| Arbeitsauftrag |
Erläutern Sie anhand des Textauszugs über Headsets und Kopfhörer, weshalb sipsap in der unteren Preisregion ein Headset für die bessere Wahl hält. Antworten Sie in ein bis drei Sätzen.

| Textauszug |

Und das mit dem für unter 100€ wirds nichts mit dem orten ist auch Schwachsinn.
Warum was schlechtes kaufen, wenn es für das gleiche Geld auch was besseres gibt??


----------



## s|n|s (24. März 2011)

ansteckmikro 

pc 151 kostet 55€ zB über die amazonen, gibts auch im elektromarkt

darunter würde ich nicht gehen.
Vollohr: Steelseries 5H v2 55€

wenn es wirklich nicht teurer werden soll als 40€, dann SteelSeries 4H:  35€


----------



## sipsap (24. März 2011)

mit den 100€ meinte ich mic+kh+soka.

und für 40€ ist die ortung bei nem hs besser. aber das ist persönliche erfahrung und meinung. und der sound ist für reines zocken iO.
für musik sind die hs unbrauchbar. aber das ist ja wohl klar.

und deshalb miente ich: mMn bekommt er fürs reine zocken nicht was besseres fürs gleiche geld.


----------



## iceman650 (24. März 2011)

s|n|s schrieb:


> ansteckmikro
> 
> pc 151 kostet 55€ zB über die amazonen, gibts auch im elektromarkt


Hast du schon einmal einen der angesprochenen Kopfhörer gehört bzw gegen dein PC151 verglichen?

Und außerdem: Was bitte in aller Welt ist an einem Ansteckmikro so lustig?
Also ich finde das garnicht lustig, ich finde es höchstens lustig, wenn jemand seine ach so tollen Headsets für im Vergleich einen Haufen Geld kauft...



			
				sipsap schrieb:
			
		

> und für 40€ ist die ortung bei nem hs besser.


Dann erkläre bitte mal warum... 


Mfg, ice


----------



## Bier (24. März 2011)

> mit den 100€ meinte ich mic+kh+soka.


Auch ohne SK ist die Ortung besser als mit nem HS.


> und für 40€ ist die ortung bei nem hs besser. aber das ist persönliche erfahrung und meinung.


Okay dann begründe deine Meinung bitte auch. Welches HS hast du gegen welchen KH gehört?


> und der sound ist für reines zocken iO.


Mag sein, dass er für manche Leute iO ist, aber wie gesagt: warum für das gleiche Geld was schlechteres Kaufen, wenn es was besseres gibt??


----------



## sipsap (24. März 2011)

Bier schrieb:


> Mag sein, dass er für manche Leute iO ist, aber wie gesagt: warum für das gleiche Geld was schlechteres Kaufen, wenn es was besseres gibt??


 
weil es sich mMn genau andersherum verhält. ich wiederhole mich mal nicht wieso n hs in *dieser* preisregion besser ist fürs gleiche geld.
ich gebe euch doch völlig recht, dass ab nem gewissen preis es murks ist n gamer-hs zu kaufen. aber dafür muss ja auch der dann alternativ verwendete kh ne gewisse qualität besitzen,
um auch ohne soka ne gute ortung hinzubekommen. für 30€ ist das mMn nicht gegeben.

| Gesammeltes Material |
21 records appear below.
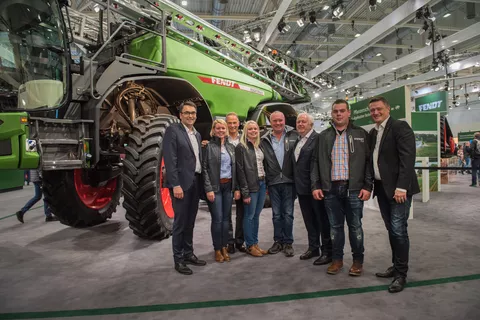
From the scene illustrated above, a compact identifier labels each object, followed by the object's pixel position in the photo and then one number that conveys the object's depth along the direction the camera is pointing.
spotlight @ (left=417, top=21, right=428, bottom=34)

| Antwortbereich |
Nach Meinung von sipsap müsste ein Kopfhörer, der anstelle eines Headsets verwendet wird, eine gewisse Qualität besitzen, um auch ohne Soundkarte eine gute Ortung zu erreichen. Bei einem Preis von 30 € ist diese Qualität laut sipsap nicht gegeben. Daher sei ein Headset in dieser Preisregion fürs gleiche Geld besser.